All the top electricians and motor repair folks told me I had to rewind or go through this type of trial and error to find the correct wire orders.

Simple solution was to put a analog multi meter on the phase wires and slowly rotate the rotor to clearly identify the phase order. Worked perfect.

Halls order, in direction of rotation should be able to be done in somewhat similar fashion but easier due their on-off response. They will be A-B-C or C-B-A (1-2-3 or 3-2-1). Just marking - identifying the center leg on them would be a big help. Phase wires should clearly be induced with similar voltage spike as on the induction motor. Simply identifying phase and hall order on controller? Physical layout possibly?
 
speedmd said:
Simple solution was to put a analog multi meter on the phase wires and slowly rotate the rotor to clearly identify the phase order. Worked perfect.

Halls order, in direction of rotation should be able to be done in somewhat similar fashion but easier due their on-off response. They will be A-B-C or C-B-A (1-2-3 or 3-2-1). Just marking - identifying the center leg on them would be a big help. Phase wires should clearly be induced with similar voltage spike as on the induction motor.
This is what the "ebike testers" do, using LEDs laid out in a circle or in a grid. Using one of those makes it fairly easy.

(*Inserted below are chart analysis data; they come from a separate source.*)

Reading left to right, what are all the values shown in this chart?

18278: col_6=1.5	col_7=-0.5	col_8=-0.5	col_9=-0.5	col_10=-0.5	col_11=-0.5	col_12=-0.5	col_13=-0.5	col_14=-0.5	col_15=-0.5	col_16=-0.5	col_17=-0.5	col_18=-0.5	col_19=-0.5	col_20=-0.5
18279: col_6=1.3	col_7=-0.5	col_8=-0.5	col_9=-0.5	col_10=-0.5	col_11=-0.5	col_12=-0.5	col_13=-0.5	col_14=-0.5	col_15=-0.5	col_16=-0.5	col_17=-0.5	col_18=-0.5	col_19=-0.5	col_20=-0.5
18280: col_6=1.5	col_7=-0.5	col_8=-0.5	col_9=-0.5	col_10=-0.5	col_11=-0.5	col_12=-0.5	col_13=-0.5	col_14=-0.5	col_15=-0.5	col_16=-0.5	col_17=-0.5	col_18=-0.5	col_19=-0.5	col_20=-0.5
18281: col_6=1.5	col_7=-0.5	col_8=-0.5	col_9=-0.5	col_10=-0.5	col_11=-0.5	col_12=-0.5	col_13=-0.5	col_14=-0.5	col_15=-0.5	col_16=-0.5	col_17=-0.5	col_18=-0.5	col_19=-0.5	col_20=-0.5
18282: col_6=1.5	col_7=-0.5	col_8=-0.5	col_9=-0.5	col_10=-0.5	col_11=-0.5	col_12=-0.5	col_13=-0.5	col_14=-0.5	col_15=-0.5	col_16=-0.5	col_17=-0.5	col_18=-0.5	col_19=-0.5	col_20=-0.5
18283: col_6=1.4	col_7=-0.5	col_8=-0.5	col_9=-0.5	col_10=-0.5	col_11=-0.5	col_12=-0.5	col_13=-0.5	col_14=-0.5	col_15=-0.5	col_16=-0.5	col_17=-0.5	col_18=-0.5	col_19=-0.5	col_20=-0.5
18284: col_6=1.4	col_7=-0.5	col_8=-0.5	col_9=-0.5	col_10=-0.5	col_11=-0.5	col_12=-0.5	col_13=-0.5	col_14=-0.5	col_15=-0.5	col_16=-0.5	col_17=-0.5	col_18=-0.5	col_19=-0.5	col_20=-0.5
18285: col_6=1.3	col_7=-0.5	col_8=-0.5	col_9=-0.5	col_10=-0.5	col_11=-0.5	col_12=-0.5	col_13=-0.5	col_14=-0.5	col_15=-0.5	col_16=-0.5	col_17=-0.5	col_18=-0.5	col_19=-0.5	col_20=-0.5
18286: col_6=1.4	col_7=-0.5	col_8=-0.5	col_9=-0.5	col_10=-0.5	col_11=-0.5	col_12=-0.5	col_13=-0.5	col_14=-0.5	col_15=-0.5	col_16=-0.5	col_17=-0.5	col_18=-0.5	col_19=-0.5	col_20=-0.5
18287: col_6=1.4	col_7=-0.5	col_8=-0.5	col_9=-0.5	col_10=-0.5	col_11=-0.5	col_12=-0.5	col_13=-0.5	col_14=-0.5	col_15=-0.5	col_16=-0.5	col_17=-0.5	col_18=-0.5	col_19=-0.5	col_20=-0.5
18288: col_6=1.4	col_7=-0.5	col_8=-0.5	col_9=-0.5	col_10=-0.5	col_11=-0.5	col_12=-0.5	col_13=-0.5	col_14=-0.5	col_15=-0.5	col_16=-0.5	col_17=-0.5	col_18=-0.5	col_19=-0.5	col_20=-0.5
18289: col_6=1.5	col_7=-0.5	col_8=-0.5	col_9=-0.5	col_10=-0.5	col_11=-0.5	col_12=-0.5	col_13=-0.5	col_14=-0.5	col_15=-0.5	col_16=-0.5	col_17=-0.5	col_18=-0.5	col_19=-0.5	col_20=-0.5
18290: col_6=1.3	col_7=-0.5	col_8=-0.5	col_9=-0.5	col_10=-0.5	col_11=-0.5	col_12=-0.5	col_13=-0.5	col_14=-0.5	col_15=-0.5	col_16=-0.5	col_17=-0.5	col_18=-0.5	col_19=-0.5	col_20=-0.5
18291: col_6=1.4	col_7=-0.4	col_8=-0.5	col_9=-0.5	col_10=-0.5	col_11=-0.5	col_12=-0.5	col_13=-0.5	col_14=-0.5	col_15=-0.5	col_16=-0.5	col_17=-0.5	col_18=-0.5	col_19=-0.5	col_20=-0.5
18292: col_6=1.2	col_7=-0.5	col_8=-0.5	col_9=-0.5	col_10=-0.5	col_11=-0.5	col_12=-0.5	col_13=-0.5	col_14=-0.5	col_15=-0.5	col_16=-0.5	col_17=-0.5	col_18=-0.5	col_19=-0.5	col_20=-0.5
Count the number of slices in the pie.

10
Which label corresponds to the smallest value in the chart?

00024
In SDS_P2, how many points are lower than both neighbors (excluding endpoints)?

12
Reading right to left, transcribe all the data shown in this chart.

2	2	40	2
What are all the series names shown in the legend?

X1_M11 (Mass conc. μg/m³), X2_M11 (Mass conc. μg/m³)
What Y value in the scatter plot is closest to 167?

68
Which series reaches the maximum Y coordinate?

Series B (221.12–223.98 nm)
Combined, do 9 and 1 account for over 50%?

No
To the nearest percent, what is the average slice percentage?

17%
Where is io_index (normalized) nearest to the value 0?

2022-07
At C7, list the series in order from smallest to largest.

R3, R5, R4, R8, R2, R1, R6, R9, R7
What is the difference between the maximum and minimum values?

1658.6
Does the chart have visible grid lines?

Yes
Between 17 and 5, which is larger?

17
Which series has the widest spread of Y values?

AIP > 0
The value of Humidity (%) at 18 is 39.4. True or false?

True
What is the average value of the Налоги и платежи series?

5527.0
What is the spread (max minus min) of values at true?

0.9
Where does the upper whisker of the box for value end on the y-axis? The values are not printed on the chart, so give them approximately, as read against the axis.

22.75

But without one, while it seems simple to do this sort of test, instructing people on how to use a multimeter (itself a significant task sometimes, as they often don't follow steps *exactly*...and that's assuming they're willing to go buy even the cheapest one cuz they dont' usually have one), then how to setup a power supply with pullup resistor on each hall signal (since you don't get a valid signal without one, as the typical motor hall is open-collector), then how to look for the very small voltage pulse you get out of each pass of a magnet on a phase coil at slow speeds like just rocking a motor back and forth to get a single pulse while keeping track of a specific hall responding to the magnet at the same time, etc. (assuming that's the method used to match hall to phase).

Alternately, using six resistors and six LEDs and a 9v battery to build a simple version of the phase/hall part of an ebike tester....

If can come up with a good detailed step by step instruction set that someone with zero experience at anything electrical can follow, I can copy it to the Technical Reference area, and we can at least try to get people to try it.



Simply identifying phase and hall order on controller? Physical layout possibly?
Not usually possible because the winding pattern is not necessarily related to where the phase wires are tied into the coils, or the order they are done so in, vs where the halls are located and the order they are in. Similarly, the motor controller hall wire order on the board may not be anything to do with the phase wire order (though at least the phase wire connections to the fets are obvious), and the order the pads are on the board may also not be the order they go into the MCU input pins (though they probably are), and the order the MCU firmware *reads* the pins cannot be known even though it is likely they are read in the same sequence they are physically laid out in, one can't know if they started at the "top" or "bottom" or "left" or "right" of the pin order. :/

When I have tried it that way, I never found any consistency between motors or controllers with different designs or even very similar ones. :/ (even the order the colors are soldered onto the phases or pcbs in either motor or controller aren't always the same even within the same brand and model motor or controller).

But if you can find a way to do this consistently between different setups, it'd be a great help to those willing to open up their stuff to find out the order rather than an electrical test, and it can be copied over to the Technical Reference area.